A list of demobilized troopships that arrived at Uraga Port was included in “Demobilization transportation document No.1 (5)”.(Ref: C14020253200)
The document shows that Ariyama-Maru had arrived at Uraga Port at 9:00 in the morning on the 29th of November, 1945. This was its second trip to the port and it had come from Manila with 329 former soldiers, 102 Sailors, 71 civilians, and the remains of three deceased individuals.
The Ariyama-Maru (total 8,696 tons) was one of a few big merchant ships left after World War Two, and it had been a cargo ship for a New York line of Mitsui & Co.
The “Demobilization transportation document No.1 (5)” also shows that from October 7 to December 15, 77 ships had arrived at Uraga Port with 74,921 people on board.
Thus the troopships took an average about 1,000 people per day to Uraga Port.
Ships returned Japanese from islands on which they struggled to sustain themselves, including the Track Islands, Davao Islands, Leyte Islands, and Chichi-jima.
Image 6 Hikawamaru to be demobilized-troopships at May 1946, the coast of Uraga
(福井静夫『写真日本海軍全艦艇史』ベストセラーズ、1994年、下巻918頁から借用)
Currently, a demobilized troopship that was used after the Pacific War, Hikawamaru, is moored in front of Yamashita Park, Yokohama City in Kanagawa Prefecture.
Hikawamaru was built as a cargo ship for the Shiatore line of Nihon-Yusen in 1930.
It was a luxury liner before the Pacific War and it had transported around 10,000 people, including Charley Chaplin and Prince and Princess Chichibunomiya.
The ship was requisitioned into the military right before the outbreak of the Pacific War and then remodeled as naval hospital ship.
It transported medicine to war zones, accommodate the injured, provided medical treatments and brought individuals back to the Japanese mainland.

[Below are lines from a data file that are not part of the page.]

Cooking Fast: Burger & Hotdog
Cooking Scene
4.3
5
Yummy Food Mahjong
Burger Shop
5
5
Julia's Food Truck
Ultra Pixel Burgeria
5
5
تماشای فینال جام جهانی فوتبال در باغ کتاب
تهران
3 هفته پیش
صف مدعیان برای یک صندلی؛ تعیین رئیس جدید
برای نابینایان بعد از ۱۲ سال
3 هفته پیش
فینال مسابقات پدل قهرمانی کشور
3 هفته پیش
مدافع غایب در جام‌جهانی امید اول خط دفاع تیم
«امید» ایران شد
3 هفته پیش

Hikawamaru was at Maizuru in Kyoto in the end of the Pacific War, and it traveled to the Mile islands to bring back Japanese.
During wartime, Japanese had assembled on the Mile islands; there was no U.S. military activity there and the troops could surrender without fatalities.

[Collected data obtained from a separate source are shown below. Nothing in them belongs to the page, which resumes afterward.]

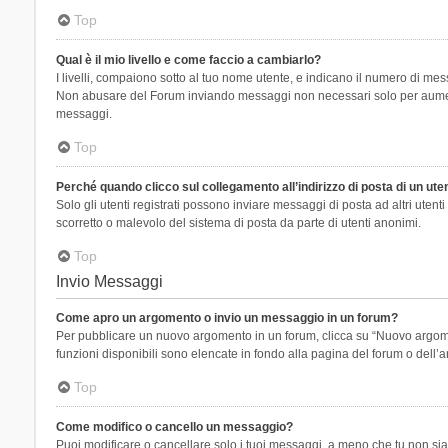
Top
Qual è il mio livello e come faccio a cambiarlo?
I livelli, compaiono sotto al tuo nome utente, e indicano il numero di mes
Non abusare del Forum inviando messaggi non necessari solo per aumenta
messaggi.
Top
Perché quando clicco sul collegamento all’indirizzo di posta di un ut
Solo gli utenti registrati possono inviare messaggi di posta ad altri ute
scorretto o malevolo del sistema di posta da parte di utenti anonimi.
Top
Invio Messaggi
Come apro un argomento o invio un messaggio in un forum?
Per pubblicare un nuovo argomento in un forum, clicca su “Nuovo argoment
funzioni disponibili sono elencate in fondo alla pagina del forum o dell’a
Top
Come modifico o cancello un messaggio?
Puoi modificare o cancellare solo i tuoi messaggi, a meno che tu non s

But the Japanese soldiers were isolated for long time and they ran short of food.
They were starving after the war, as found in a regional Imperial Japanese Navy investigation, and a hospital ship was sent to the Mile islands and Mereyon islands, both of which had troops in poor conditions.
The HIkawamaru was sent into Mile and the Takasagomaru went to the Mereyon islands.
September 28,1945 Hikawamaru arrived at Mile island’s coral-reef and it accommodated 2,000 invalids and returned to Uraga Port on Ocotober 7,1945.
Hikawamaru was the first demobilized troopship. After this activity, Hikawamaru was engaged in demobilization and repatriation services, transporting 28,000 soldiers and citizens suffering from sickness and starvation off of places such as Wake Island, the Rabaul islands, Manila, and Shanghai.